#### Stated exercise
In the proxy and quorum excerpt, repeat the part starting at "A stockholder who" and ending at "at the meeting.", swapping "Annual Meeting" for "Special Meeting".

How do I revoke my proxy?
      A stockholder who gives a proxy for use at the Annual Meeting can revoke it by providing Gary Pittman, our Vice President and Chief Financial Officer, with notice that the proxy is being revoked, or by submitting a later dated proxy. If you attend the Annual Meeting in person, you can revoke your proxy by voting at the meeting.
What constitutes a quorum?
      The presence at the meeting, in person or by proxy, of the holders of a majority of the shares of common stock outstanding on the record date will constitute a quorum, permitting the meeting to conduct its business. Abstentions, broker “non-votes” and proxies returned without instructions will be counted as present for purposes of determining whether there is a quorum at the Annual Meeting. The term broker “non-votes” refers to shares held by brokers and other nominees or fiduciaries that are present at the Annual Meeting but are not voted on a particular matter because those persons are precluded from exercising their voting authority because of the matter’s “non-routine” nature.

#### Extracted data

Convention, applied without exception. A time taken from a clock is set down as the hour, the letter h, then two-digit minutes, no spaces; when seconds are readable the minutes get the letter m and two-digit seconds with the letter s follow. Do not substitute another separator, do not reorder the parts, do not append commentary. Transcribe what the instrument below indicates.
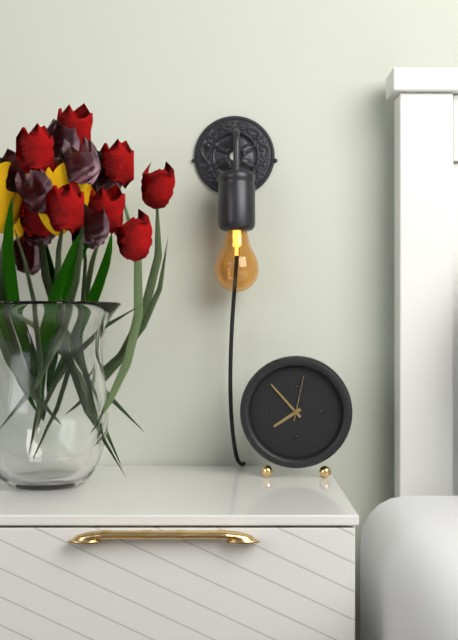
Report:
7h53
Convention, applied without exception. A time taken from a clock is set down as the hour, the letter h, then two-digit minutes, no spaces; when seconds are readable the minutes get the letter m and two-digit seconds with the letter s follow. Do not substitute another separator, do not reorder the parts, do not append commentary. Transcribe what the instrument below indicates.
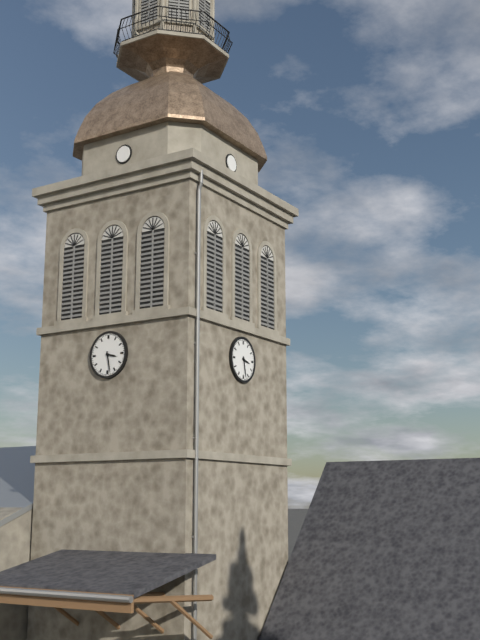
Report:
3h28
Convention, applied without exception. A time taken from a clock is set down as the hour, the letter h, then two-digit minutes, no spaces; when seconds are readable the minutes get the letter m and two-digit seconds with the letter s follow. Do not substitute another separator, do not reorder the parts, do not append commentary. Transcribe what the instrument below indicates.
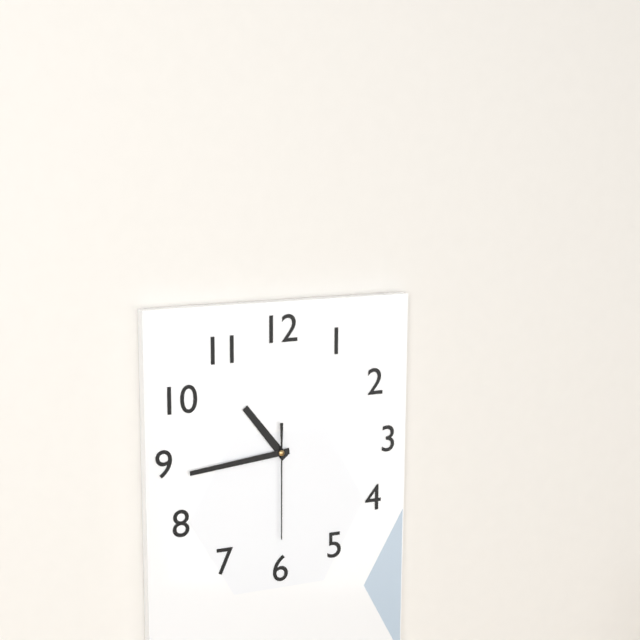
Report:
10h44m30s
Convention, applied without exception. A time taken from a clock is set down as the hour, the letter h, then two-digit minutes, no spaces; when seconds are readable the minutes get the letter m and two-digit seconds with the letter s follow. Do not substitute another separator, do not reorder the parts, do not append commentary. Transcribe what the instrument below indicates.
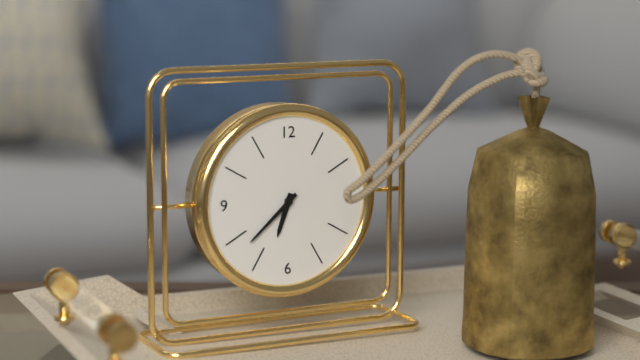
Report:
6h38
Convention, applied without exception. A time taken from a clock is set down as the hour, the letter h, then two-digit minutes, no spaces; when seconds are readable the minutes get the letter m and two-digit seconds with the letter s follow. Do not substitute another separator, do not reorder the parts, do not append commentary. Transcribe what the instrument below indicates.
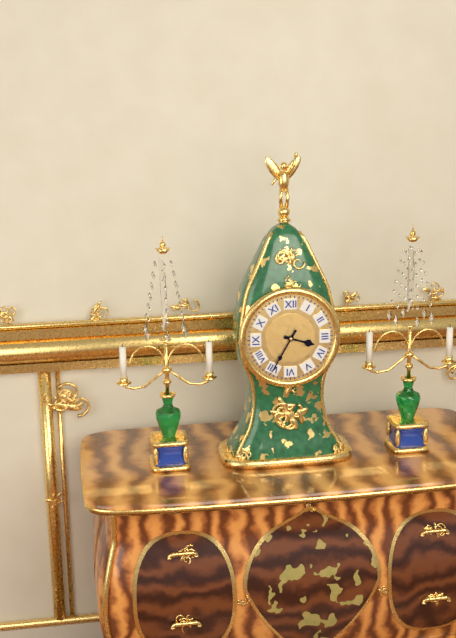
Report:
3h35
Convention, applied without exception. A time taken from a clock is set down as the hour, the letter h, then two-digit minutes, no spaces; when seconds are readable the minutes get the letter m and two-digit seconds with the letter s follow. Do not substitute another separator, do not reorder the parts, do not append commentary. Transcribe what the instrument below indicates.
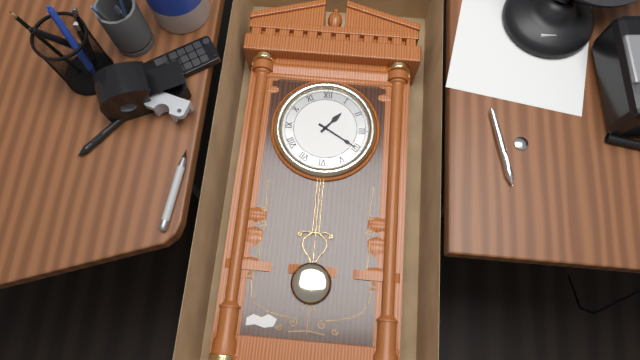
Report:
1h20
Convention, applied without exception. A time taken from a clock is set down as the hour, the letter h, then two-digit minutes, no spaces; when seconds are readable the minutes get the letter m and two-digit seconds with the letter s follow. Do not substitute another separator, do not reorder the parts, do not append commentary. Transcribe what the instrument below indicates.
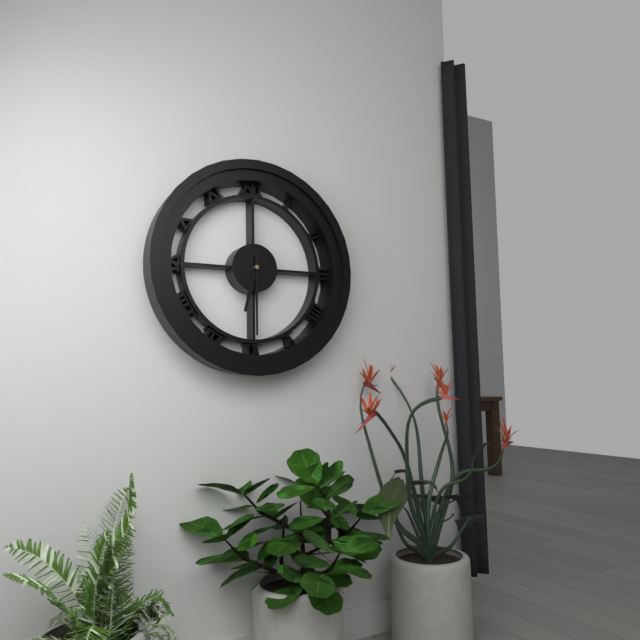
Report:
6h30
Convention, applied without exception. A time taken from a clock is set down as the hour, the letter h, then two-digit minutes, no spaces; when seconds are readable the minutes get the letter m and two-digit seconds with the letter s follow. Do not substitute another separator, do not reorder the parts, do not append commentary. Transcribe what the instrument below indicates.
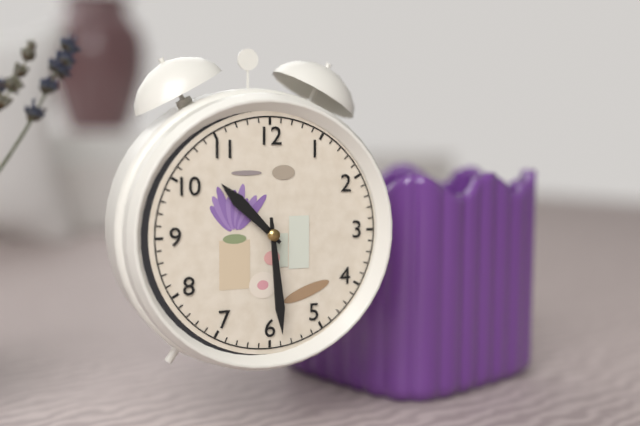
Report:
10h29
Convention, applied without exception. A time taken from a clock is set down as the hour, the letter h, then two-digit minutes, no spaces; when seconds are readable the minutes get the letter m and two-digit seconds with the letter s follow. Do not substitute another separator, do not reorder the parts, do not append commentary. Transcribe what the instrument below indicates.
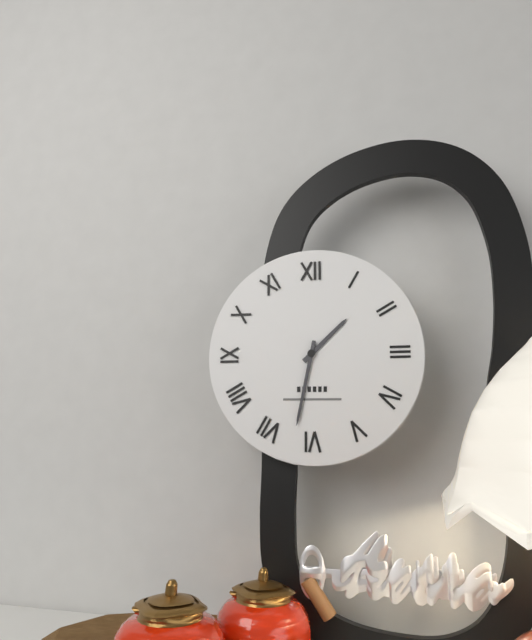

#### Expected answer
A stockholder who gives a proxy for use at the Special Meeting can revoke it by providing Gary Pittman, our Vice President and Chief Financial Officer, with notice that the proxy is being revoked, or by submitting a later dated proxy. If you attend the Special Meeting in person, you can revoke your proxy by voting at the meeting.